5. Additional Guidelines
- The finance entities must take a risk-based approach to tackle AML/CFT threats.
- Integrating KYC, including other due diligence measures, is also required.
- Always screen for international sanctions, adverse media, and even PEPs or
- politically exposed persons.
- File CTRs or cash transaction reports, and STRs, or suspicious transaction reports.
- Maintain all the records and documentation and train employees.
- An AML regulations compliance official must be appointed to ensure perfect compliance.
CFT and AML regulations effectively prevent money laundering and terror financing and safeguard the global economy.
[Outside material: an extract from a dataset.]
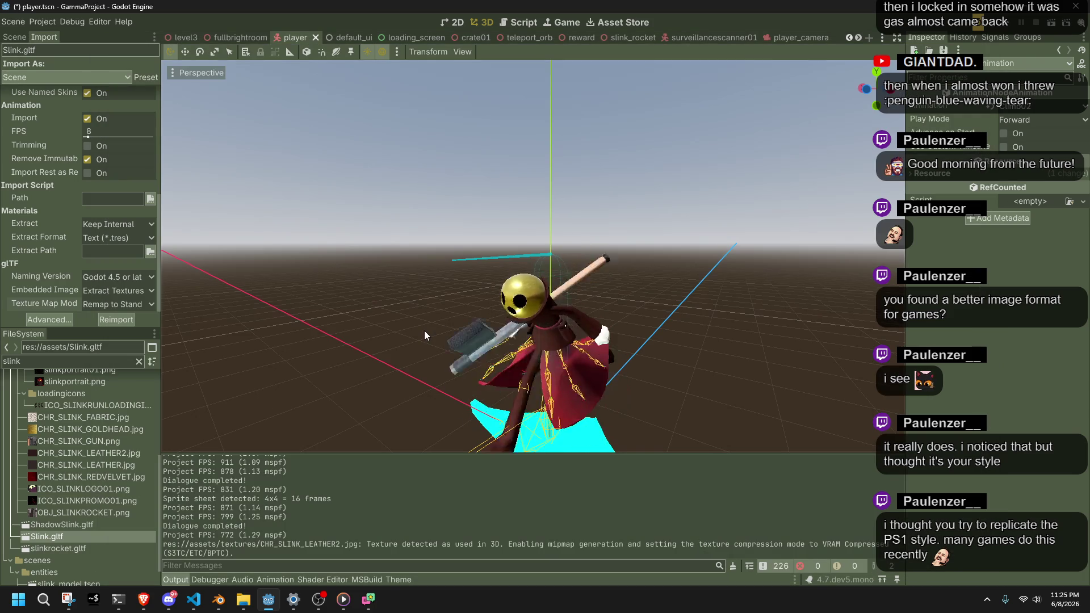
Save the player scene, then reimport Slink.gltf with Ensure Tangents unchecked
key(ctrl+s)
Therefore, all the banks and even NBFCs must comply with all those regulations and guidelines to align with the national interest.
Who regulates AML in India?
Authorities such as the Ministry of Finance, the Directorate of Enforcement in the Department of Revenue, and the RBI regulate the AML in India.
What are the AML regulations for?
The AML regulations are meant to detect, report and mitigate issues such as money laundering and terror financing.
Who sets money laundering standards?
The FATF, or the Financial Action Task Force, is responsible for creating, promoting, and regulating money laundering globally. This organisation includes around 39 members who must comply with these mutually decided anti-money laundering guidelines.
Is AML mandatory?
For all the companies operating in the finance domain wherein there is a risk of financial crime, compliance with anti-money laundering regulations is mandatory.